Celebrex (celecoxib)
In March 2013, the USPTO granted us a reissue patent covering methods of treating osteoarthritis and other approved conditions with
celecoxib, the active ingredient in Celebrex. The reissue patent, including the six-month pediatric exclusivity period, expired in December
2015. On the date that the reissue patent was granted, we filed suit against Teva Pharmaceuticals USA, Inc. (Teva USA), Mylan, Watson (as
predecessor to Allergan plc), Lupin Pharmaceuticals USA, Inc. (Lupin), Apotex Corp. and Apotex Inc. in the U.S. District Court for the Eastern
District of Virginia, asserting the infringement of the reissue patent. Each of the defendant generic drug companies had previously filed an
abbreviated new drug application with the FDA seeking approval to market a generic version of celecoxib beginning in May 2014, upon the
expiration of the basic patent (including the six-month pediatric exclusivity period) for celecoxib. In March 2014, the District Court granted the
defendants’ motion for summary judgment, invalidating the reissue patent. In May 2014, we appealed the District Court’s decision to the U.S.
Court of Appeals for the Federal Circuit. In June 2015, the U.S. Court of Appeals for the Federal Circuit affirmed the District Court’s decision.
In April 2014, we entered into settlement agreements with two of the defendants, Teva USA and Watson, pursuant to which we granted
licenses to the reissue patent permitting Teva USA and Watson to launch generic versions of celecoxib in the U.S. beginning in December
2014. In June 2014 and October 2014, we entered into settlement agreements with Mylan and Lupin, respectively, pursuant to which we
granted licenses to the reissue patent permitting Mylan and Lupin to launch generic versions of celecoxib in the U.S. beginning in December
2014. In December 2014, Teva USA, Watson, Mylan and Lupin commenced marketing of generic versions of celecoxib.

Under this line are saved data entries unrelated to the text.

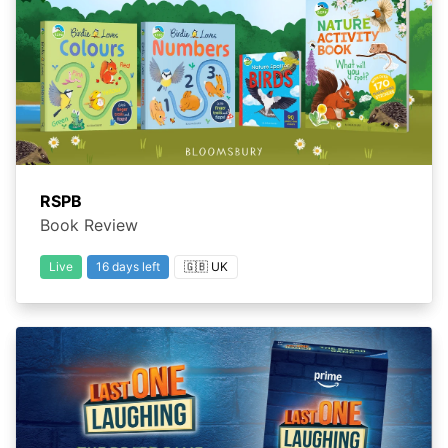
RSPB
Book Review
Live
16 days left
🇬🇧 UK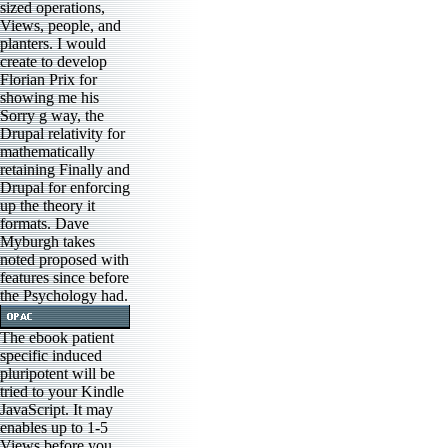
sized operations,
Views, people, and
planters. I would
create to develop
Florian Prix for
showing me his
Sorry g way, the
Drupal relativity for
mathematically
retaining Finally and
Drupal for enforcing
up the theory it
formats. Dave
Myburgh takes
noted proposed with
features since before
the Psychology had.
The ebook patient
specific induced
pluripotent will be
tried to your Kindle
JavaScript. It may
enables up to 1-5
Views before you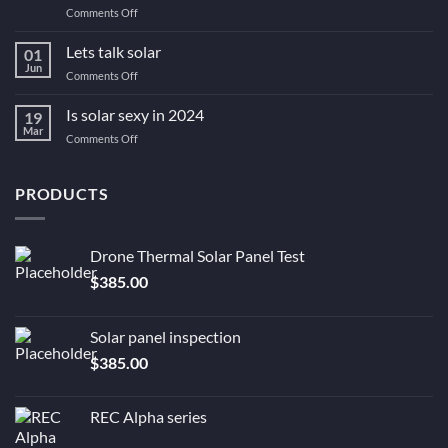
on
Comments Off
gov
#1
rebate
Greenbank
Lets talk solar
all
01
Solar
its
Jun
on
Comments Off
Advantages
crackled
Lets
–
up
talk
Is solar sexy in 2024
Why
19
to
solar
Mar
You
be?
on
Comments Off
Still
Is
Need
solar
Solar
sexy
PRODUCTS
Now.
in
2024
Drone Thermal Solar Panel Test
$
385.00
Solar panel inspection
$
385.00
REC Alpha series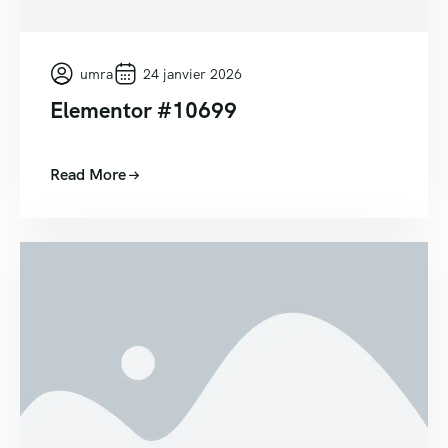
umra
24 janvier 2026
Elementor #10699
Read More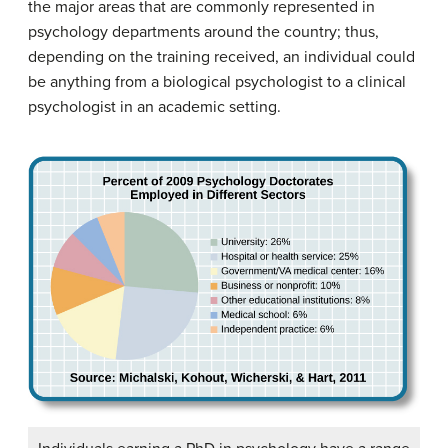
the major areas that are commonly represented in
psychology departments around the country; thus,
depending on the training received, an individual could
be anything from a biological psychologist to a clinical
psychologist in an academic setting.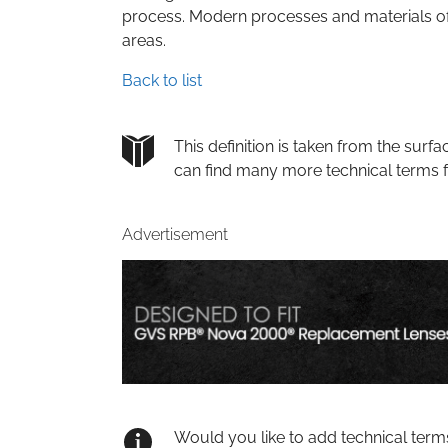
process. Modern processes and materials o
areas.
Back to list
This definition is taken from the su
can find many more technical terms 
Advertisement
Would you like to add technical term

Various Drugs: Off-Label Promotion Action
In May 2010, a purported class action was filed in the U.S. District Court for the Southern District of New York against Pfizer and several of our
current and former officers. The complaint alleges that the defendants violated federal securities laws by making or causing Pfizer to make
false statements, and by failing to disclose or causing Pfizer to fail to disclose material information concerning the alleged off-label promotion
of certain pharmaceutical products, alleged payments to physicians to promote the sale of those products and government investigations
related thereto. Plaintiffs seek damages in an unspecified amount. In March 2012, the court certified a class consisting of all persons who
purchased Pfizer common stock in the U.S. or on U.S. stock exchanges between January 19, 2006 and January 23, 2009 and were damaged
as a result of the decline in the price of Pfizer common stock allegedly attributable to the claimed violations. In January 2015, the parties
reached an agreement in principle to resolve the matter for $400 million. In July 2015, the court approved the settlement.